SSO / SAML - Microsoft Azure Directory FS

Paycor Legacy Support

May 8th, 2024 Updated

Please note: This article only applies to standalone customers. This article does not apply to those who are integrated into the broader Paycor HCM platform.

SAML 2.0 with Microsoft AD FS

This section will outline the specific steps needed to setup SAML 2.0 SSO with Microsoft Active Directory Federation Service (AD FS) 2.0.

Note: We officially only support Microsoft AD FS 2.0. It should be possible to use AD FS 3.0 (also know as ADFS 2012 R2) using instructions outlined here.


Tip: These instructions apply to SSO only; you'll still need to manually provision and deprovision accounts in 7Geese.


Obtain your Federation URL

You should be able to obtain your federation url from the Certificates section of ADFS 2.0 by looking for the CN name. If you are unsure, please ask your system administrator.

Under Token-signing, right-click on CN=ADFS and click View certificate..

From the Details tab, ensure Show is set to All. Click Copy to File...

You'll then be taken to the Certificate Export Wizard. Click Next.

From Export File Format, under Select the format you want to use, select Base-64 encoded X.509 (.CER)

You will need to convert your certificate from DER to PEM. You can use this online tool:

Setup 7Geese

You can setup a new SAML connection by adding a new SAML integration from the integrations section in your organizational settings:

Fill out the following fields for the SAML integration with the corresponding values. Replace adfs.7geese.comwith your own AD FS domain that you found in step 1.

Once you are done, click Save settings.

You should now see a SAML Config area on the page. Make a note of all the fields on this page. We will use it in the next steps.

Configure Microsoft AD FS 2.0

In the AD FS 2.0 Console, under Actions, select Add Relying Party Trust....

Press Start.

Choose Import data about the relying party published online or on a local network. Paste the Issuer URL that you noted down earlier from the SAML Config section. Click Next.

Choose a display name. You can leave it the default or type in a more descriptive name. Click Next.

Pick I do not want to configure multi-factor authentication settings for this relying party trust at this time and click Next.

Pick Permit All users to access the relying party and click Next.
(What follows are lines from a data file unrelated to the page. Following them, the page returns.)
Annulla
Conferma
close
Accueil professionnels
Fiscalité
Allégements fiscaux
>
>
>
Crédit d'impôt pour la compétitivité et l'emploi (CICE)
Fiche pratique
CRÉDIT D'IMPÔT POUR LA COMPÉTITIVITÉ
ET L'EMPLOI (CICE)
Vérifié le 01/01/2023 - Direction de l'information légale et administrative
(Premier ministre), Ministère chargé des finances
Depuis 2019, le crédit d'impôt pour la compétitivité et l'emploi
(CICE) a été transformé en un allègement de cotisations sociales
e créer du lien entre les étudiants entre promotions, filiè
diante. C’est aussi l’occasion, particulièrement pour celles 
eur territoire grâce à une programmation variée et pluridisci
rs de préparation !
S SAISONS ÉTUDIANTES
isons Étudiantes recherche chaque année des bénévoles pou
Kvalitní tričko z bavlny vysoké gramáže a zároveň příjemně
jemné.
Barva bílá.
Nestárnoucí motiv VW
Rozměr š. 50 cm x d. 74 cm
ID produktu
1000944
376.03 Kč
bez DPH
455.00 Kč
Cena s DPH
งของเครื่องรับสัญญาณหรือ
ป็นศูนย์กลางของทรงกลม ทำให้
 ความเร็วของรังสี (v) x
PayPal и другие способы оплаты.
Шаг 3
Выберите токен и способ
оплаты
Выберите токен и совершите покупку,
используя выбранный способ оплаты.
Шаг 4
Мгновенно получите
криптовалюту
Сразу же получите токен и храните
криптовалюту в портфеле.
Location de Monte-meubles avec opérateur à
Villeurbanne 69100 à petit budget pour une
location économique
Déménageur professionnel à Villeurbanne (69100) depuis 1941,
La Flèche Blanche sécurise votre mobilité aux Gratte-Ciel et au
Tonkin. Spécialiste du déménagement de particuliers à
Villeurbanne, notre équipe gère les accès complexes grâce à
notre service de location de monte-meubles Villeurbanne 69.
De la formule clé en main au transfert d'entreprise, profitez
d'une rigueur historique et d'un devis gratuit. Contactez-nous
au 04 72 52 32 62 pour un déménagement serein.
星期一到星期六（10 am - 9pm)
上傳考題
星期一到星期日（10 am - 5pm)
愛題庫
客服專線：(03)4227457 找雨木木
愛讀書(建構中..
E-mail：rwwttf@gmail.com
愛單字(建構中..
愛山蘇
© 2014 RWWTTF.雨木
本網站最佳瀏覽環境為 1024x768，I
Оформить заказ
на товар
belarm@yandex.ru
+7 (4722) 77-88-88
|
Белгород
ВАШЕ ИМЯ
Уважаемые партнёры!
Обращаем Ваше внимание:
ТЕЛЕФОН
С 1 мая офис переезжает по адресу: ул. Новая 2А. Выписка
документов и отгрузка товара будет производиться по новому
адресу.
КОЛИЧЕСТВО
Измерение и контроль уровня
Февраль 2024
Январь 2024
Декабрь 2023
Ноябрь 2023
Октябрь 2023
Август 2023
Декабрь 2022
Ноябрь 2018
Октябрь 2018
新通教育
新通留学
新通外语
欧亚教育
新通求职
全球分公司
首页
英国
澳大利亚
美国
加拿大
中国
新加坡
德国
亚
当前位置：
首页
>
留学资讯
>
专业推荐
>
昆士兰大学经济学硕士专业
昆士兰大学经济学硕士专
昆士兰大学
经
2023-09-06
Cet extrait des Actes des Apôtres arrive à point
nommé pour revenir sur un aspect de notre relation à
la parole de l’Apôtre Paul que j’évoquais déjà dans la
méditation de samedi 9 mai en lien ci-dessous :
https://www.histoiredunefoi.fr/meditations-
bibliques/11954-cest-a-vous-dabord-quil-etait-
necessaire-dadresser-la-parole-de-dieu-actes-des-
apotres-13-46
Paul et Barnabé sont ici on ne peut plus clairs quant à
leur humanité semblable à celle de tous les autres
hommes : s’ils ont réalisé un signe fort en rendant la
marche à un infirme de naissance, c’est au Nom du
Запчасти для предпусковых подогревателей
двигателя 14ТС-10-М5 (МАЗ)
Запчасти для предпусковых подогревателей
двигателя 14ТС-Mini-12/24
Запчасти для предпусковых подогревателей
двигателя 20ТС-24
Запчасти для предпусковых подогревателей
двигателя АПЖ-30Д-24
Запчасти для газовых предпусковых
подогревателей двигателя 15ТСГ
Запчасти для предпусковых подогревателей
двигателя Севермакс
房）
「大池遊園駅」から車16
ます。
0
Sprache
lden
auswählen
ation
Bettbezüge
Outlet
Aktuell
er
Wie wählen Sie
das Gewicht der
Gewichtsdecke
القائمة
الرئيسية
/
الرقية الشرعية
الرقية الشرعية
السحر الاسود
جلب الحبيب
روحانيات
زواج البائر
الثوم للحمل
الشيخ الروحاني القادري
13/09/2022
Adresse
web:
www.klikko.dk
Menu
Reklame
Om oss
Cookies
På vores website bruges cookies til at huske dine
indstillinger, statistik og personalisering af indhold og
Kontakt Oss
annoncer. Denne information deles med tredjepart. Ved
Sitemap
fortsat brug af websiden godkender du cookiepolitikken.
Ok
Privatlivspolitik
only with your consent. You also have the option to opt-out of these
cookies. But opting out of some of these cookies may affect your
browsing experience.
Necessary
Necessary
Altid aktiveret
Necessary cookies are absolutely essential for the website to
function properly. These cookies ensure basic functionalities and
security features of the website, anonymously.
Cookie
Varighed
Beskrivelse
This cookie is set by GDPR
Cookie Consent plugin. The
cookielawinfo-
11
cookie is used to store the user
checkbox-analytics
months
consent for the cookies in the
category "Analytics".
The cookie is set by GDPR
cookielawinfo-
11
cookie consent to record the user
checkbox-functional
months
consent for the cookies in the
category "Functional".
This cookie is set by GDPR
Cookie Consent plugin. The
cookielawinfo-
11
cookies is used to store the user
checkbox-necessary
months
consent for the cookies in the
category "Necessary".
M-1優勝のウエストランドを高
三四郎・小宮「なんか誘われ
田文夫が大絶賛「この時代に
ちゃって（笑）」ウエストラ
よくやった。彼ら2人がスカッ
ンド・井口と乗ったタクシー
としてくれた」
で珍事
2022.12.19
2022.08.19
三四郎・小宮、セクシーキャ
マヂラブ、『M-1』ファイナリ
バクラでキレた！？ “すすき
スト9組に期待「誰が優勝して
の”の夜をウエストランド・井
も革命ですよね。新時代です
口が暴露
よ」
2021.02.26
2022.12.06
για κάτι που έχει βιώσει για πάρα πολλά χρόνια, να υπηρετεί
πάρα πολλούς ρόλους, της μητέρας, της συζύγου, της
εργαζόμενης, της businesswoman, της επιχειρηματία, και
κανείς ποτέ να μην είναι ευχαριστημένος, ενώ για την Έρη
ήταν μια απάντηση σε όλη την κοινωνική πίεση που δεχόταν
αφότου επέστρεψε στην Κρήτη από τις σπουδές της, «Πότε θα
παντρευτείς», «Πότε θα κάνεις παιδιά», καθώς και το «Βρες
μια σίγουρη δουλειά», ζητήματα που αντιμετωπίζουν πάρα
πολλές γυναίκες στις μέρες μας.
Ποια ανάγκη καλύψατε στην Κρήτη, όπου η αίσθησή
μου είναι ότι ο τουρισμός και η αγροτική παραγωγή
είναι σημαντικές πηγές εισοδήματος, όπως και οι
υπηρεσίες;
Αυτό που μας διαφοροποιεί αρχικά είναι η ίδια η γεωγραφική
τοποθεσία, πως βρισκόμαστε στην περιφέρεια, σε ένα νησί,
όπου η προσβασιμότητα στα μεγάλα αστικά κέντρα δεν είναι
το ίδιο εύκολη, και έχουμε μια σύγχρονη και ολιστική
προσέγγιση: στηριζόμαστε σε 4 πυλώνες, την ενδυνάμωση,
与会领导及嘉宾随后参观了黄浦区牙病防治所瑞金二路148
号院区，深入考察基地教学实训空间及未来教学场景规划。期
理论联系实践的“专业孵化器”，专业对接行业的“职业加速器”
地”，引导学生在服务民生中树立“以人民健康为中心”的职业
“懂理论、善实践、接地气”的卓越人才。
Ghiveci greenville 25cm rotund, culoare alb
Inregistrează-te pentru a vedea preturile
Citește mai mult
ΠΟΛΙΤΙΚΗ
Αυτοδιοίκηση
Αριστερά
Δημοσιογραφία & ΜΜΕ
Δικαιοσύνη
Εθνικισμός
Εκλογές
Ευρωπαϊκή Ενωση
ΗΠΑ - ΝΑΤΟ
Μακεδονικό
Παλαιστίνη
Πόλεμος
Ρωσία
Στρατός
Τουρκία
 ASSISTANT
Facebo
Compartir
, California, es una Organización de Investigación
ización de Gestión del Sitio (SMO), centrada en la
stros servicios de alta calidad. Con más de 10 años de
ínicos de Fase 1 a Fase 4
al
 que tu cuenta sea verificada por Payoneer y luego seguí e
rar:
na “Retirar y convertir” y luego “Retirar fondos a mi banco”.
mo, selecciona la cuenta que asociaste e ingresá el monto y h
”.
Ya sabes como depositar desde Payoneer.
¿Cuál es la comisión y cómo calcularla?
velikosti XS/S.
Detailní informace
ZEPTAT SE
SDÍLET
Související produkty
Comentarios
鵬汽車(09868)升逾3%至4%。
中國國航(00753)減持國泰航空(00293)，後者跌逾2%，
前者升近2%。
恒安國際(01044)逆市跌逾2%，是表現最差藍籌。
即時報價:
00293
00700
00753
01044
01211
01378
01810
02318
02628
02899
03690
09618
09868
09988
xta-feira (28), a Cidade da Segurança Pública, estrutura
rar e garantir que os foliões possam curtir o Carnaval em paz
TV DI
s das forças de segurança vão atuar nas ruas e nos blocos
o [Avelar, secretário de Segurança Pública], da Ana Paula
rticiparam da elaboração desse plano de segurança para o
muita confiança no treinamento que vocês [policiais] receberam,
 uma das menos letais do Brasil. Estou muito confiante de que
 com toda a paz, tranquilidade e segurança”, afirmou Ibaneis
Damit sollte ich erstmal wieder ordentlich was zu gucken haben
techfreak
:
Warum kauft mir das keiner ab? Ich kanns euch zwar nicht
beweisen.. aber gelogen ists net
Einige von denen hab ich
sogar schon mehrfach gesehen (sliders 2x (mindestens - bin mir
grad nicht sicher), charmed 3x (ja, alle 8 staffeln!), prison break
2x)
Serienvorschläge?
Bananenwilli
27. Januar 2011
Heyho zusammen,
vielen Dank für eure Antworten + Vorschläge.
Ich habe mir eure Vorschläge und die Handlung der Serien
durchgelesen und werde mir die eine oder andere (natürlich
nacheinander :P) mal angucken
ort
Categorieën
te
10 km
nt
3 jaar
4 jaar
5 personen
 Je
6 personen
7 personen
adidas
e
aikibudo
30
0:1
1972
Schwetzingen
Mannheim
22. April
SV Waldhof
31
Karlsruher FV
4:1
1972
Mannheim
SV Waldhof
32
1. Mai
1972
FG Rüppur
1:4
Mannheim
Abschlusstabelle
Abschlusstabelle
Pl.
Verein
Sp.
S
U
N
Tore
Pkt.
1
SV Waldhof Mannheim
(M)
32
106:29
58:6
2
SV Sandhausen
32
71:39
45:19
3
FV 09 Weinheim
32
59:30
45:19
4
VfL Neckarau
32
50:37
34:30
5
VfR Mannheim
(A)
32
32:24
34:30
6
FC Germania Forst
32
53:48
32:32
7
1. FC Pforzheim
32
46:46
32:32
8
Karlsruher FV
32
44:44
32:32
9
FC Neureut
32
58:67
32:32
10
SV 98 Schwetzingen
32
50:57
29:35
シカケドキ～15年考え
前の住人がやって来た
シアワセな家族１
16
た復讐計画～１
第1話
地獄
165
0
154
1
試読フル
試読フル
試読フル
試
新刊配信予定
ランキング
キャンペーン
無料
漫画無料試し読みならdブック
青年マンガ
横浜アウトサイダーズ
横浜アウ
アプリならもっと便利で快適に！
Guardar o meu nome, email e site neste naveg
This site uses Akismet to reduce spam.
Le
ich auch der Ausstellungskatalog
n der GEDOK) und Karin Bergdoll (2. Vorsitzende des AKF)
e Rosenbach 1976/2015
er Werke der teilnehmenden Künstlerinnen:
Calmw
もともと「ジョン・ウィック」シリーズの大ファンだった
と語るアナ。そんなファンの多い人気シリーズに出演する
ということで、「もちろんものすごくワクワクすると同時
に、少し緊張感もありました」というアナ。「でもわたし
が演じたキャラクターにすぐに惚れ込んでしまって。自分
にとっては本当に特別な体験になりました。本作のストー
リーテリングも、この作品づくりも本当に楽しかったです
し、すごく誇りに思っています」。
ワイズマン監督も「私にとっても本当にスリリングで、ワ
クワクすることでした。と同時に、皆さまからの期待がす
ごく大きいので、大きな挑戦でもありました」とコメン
Click Next for the Ready to Add Trust section and then Finish.

Right click the new Relying Party Trusts and choose Edit Claim Rules. Click Add Rule.

For the Claim rule template pick Send LDAP Attributes as Claims. Click Next.

Pick a name for the claim rule such as LDAP Claim. In the drop down for Attribute Store choose Active Directory. Choose E-mail-Addresses on the left dropdown under LDAP Attribute column and choose E-mail Address under the Outgoing Claim Type. Then click Finish.

Add a new rule and choose Transform an Incoming Claim for the Claim rule template. Click Next.

Pick a rule name like email address to nameid. Pick E-mail Address for Incoming claim type . Pick Name ID for Outgoing claim type. For Outgoing name ID format choose Email. Keep pass through all claim values checked and click Finish.

Right click relying party trust that we created and choose Properties. Click advanced and make sure the selected Secure hash algorithm is SHA-1. Click Ok to save your settings.

Final Steps

You're all done. The integration should be setup successfully. Use the test link provided in 7Geese to test the integration before you activate it.